Serbuan partikel proton ke Bumi
diantisipasi dengan mengalihkan jalur penerbangan jarak jauh dari
Amerika Serikat ke Asia dan sebaliknya yang melintasi kutub Utara. Paparan
partikel proton ini tidak berdampak bagi Bumi karena ada lapisan
magnetosfer yang menahan partikel tersebut. Radiasi dari badai Matahari
juga akan diserap lapisan ozon. Badai Matahari antara lain pernah
menimbulkan dampak pada tahun 1989 dan tahun 2000 bagi sistem
kelistrikan di negara- negara di lintang tinggi dan dekat kutub, antara
lain Kanada.
Pantauan di Indonesia
Partikel
energetik proton mencapai Bumi Selasa (24/1) malam waktu Indonesia.

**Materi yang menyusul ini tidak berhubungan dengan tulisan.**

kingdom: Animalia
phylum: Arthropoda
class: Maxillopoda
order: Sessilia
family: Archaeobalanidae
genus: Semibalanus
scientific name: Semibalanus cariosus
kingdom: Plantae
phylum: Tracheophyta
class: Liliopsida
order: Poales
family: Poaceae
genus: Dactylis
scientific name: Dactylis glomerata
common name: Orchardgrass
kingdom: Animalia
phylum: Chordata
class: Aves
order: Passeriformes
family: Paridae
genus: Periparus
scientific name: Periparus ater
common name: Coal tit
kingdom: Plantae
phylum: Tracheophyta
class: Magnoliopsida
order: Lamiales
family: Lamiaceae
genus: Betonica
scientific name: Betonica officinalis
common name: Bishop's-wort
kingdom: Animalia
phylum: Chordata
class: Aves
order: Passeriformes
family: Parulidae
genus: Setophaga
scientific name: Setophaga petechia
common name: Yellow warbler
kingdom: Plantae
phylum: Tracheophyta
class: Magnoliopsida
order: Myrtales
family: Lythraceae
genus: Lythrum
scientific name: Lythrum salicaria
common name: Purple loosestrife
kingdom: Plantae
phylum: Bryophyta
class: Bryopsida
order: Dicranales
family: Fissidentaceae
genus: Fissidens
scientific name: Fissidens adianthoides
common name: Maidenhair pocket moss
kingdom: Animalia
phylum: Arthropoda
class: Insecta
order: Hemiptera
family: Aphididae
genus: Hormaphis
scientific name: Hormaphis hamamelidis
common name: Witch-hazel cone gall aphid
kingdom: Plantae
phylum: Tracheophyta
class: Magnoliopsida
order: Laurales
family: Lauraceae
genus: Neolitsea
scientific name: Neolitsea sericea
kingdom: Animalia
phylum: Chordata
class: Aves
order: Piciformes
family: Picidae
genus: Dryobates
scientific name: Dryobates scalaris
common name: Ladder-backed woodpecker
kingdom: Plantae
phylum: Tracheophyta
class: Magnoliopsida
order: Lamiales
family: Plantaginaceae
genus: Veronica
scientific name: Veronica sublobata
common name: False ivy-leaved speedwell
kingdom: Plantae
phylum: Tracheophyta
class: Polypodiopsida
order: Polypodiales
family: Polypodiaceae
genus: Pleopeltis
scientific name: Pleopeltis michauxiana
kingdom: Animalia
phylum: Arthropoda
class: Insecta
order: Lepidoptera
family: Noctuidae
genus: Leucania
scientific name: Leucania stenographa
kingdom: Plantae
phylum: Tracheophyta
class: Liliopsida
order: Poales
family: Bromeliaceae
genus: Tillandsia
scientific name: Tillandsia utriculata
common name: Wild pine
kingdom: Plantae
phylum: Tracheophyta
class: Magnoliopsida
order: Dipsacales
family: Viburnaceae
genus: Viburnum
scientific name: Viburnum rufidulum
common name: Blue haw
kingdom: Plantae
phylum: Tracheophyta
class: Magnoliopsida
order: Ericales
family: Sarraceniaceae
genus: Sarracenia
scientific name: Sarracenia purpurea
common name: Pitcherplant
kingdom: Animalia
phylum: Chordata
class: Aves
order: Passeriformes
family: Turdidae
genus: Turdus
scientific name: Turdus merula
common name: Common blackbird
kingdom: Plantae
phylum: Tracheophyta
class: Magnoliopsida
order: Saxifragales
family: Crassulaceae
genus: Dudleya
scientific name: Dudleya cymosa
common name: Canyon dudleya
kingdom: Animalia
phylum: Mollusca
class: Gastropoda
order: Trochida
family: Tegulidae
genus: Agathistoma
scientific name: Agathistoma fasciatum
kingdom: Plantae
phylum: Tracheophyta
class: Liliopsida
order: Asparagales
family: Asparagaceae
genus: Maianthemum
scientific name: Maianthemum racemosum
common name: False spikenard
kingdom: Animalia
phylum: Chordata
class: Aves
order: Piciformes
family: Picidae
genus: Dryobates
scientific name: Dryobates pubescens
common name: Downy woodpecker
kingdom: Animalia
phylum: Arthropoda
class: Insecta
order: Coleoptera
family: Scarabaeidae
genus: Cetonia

Menurut Clara Yono Yatini, Kepala Pusat Sains Antariksa Lapan, badai
Matahari telah memengaruhi komunikasi radio antarstasiun milik Lapan
hingga terjadi blackout.
Kondisi geomagnet di Indonesia terpantau
di tujuh stasiun Lapan, yaitu di Kototabang, Sumatera Barat;
Tanjungsari, Jawa Barat; Pontianak, Kalimantan Barat; Biak, Papua;
Manado, Sulawesi Utara; Parepare, Sulawesi Selatan; dan Kupang, Nusa
Tenggara Timur. Hasil pantauan tidak menunjukkan gangguan berarti, kata
Clara.
Thomas menjelaskan, flare ini merupakan yang pertama kali
terpantau sejak Mei 2005. Kelas M yang mendekati kelas X, dampaknya akan
kuat bila mengarah ke bumi. Flare dari teropong di Bumi tampak
berupa bintik hitam di permukaan Matahari dan akan meningkat menjadi
letupan terang. Sinar-X yang terpancar dari letupan itu terekam pada
satelit Geostationary Operational Environmental Satellite.
Flare
diikuti lontaran massa dari korona Matahari. Yang menonjol adalah proton
yang melesat dengan kecepatan 1.400 kilometer per detik. Korona
terdeteksi oleh wahana pemantau Matahari SOHO pada posisi antara Bumi
dan Matahari berjarak 1.500.000 km dari Bumi (4 kali jarak Bumi-Bulan).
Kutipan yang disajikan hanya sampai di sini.